Op/Ed

Letter to the editor: Racism is embedded in American culture

Thank you for the “Not in Our Town?” article (June 25). I read with interest Chief Hanley’s assessment that the “video of the incident, taken from the two police cars at the scene, shows no evidence of racism.” 
Let’s not let ourselves off the hook so easily. 
“No evidence of racism” on a video does not mean racism did not play a role. When Black people are seen by whites as threatening as they simply go about their lives, this is indeed evidence of racism — the racism we all imbibe simply from being social organisms living in America.

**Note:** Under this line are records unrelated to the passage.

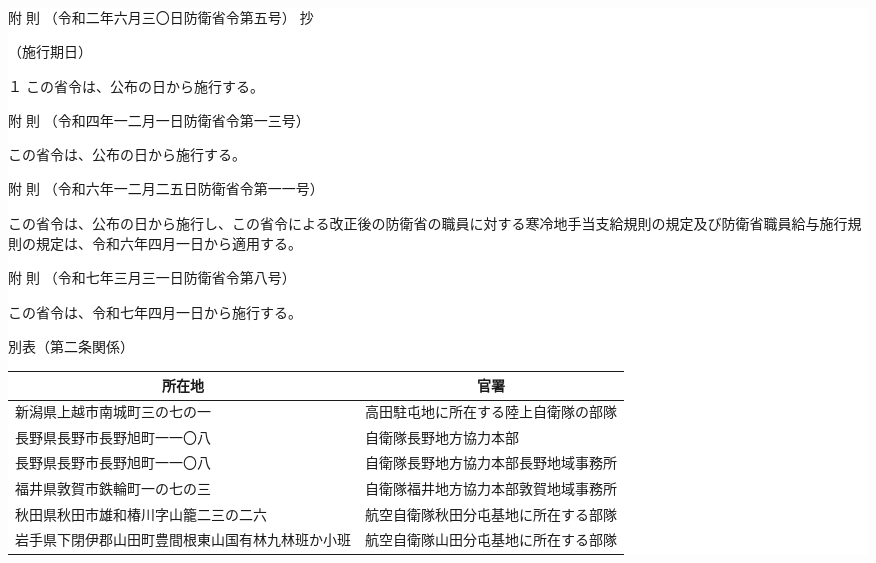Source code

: 附 則 （令和二年六月三〇日防衛省令第五号） 抄

（施行期日）

１ この省令は、公布の日から施行する。

附 則 （令和四年一二月一日防衛省令第一三号）

この省令は、公布の日から施行する。

附 則 （令和六年一二月二五日防衛省令第一一号）

この省令は、公布の日から施行し、この省令による改正後の防衛省の職員に対する寒冷地手当支給規則の規定及び防衛省職員給与施行規則の規定は、令和六年四月一日から適用する。

附 則 （令和七年三月三一日防衛省令第八号）

この省令は、令和七年四月一日から施行する。

別表（第二条関係）

所在地 | 官署  
---|---  
新潟県上越市南城町三の七の一 | 高田駐屯地に所在する陸上自衛隊の部隊  
長野県長野市長野旭町一一〇八 | 自衛隊長野地方協力本部  
長野県長野市長野旭町一一〇八 | 自衛隊長野地方協力本部長野地域事務所  
福井県敦賀市鉄輪町一の七の三 | 自衛隊福井地方協力本部敦賀地域事務所  
秋田県秋田市雄和椿川字山籠二三の二六 | 航空自衛隊秋田分屯基地に所在する部隊  
岩手県下閉伊郡山田町豊間根東山国有林九林班か小班 | 航空自衛隊山田分屯基地に所在する部隊
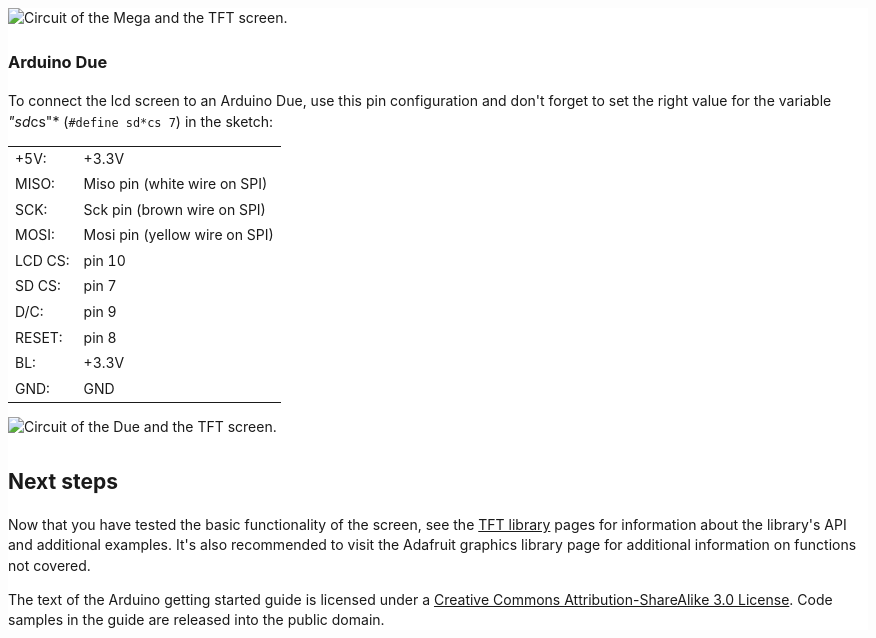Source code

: ![Circuit of the Mega and the TFT screen.](assets/MegaTFT.png)

### Arduino Due

To connect the lcd screen to an Arduino Due, use this pin configuration and don't forget to set the right value for the variable *"sd*cs"* (`#define sd*cs 7`) in the sketch:

|         |                               |
| ------- | ----------------------------- |
| +5V:    | +3.3V                         |
| MISO:   | Miso pin (white wire on SPI)  |
| SCK:    | Sck pin (brown wire on SPI)   |
| MOSI:   | Mosi pin (yellow wire on SPI) |
| LCD CS: | pin 10                        |
| SD CS:  | pin 7                         |
| D/C:    | pin 9                         |
| RESET:  | pin 8                         |
| BL:     | +3.3V                         |
| GND:    | GND                           |

![Circuit of the Due and the TFT screen.](assets/DueLcd.jpg)

## Next steps

Now that you have tested the basic functionality of the screen, see the [TFT library](https://arduino.cc/en/Reference/TFTLibrary) pages for information about the library's API and additional examples. It's also recommended to visit the Adafruit graphics library page for additional information on functions not covered.

The text of the Arduino getting started guide is licensed under a
[Creative Commons Attribution-ShareAlike 3.0 License](http://creativecommons.org/licenses/by-sa/3.0/). Code samples in the guide are released into the public domain.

Racism is embedded in our culture. We are cultural creatures with brains and bodies that absorb cultural messages. 
We’ve been trained by countless messages to perceive Blacks as threatening, scary, dangerous. We see Black people going about their lives (working, playing in the park, jogging, driving) through this lens, and as a result we are primed to see threat and react with fear when no threat is present. As individuals, we may feel disgusted by this, but our conscious disgust for racism doesn’t somehow magically erase racism’s workings in our own subconscious. Alas, none of us have that magic wand. 
One way we can see this in ourselves is to take Harvard’s implicit bias test (google Harvard implicit bias): tinyurl.com/Harvard-implicit-bias. If we see it, we can better confront and mitigate its impacts.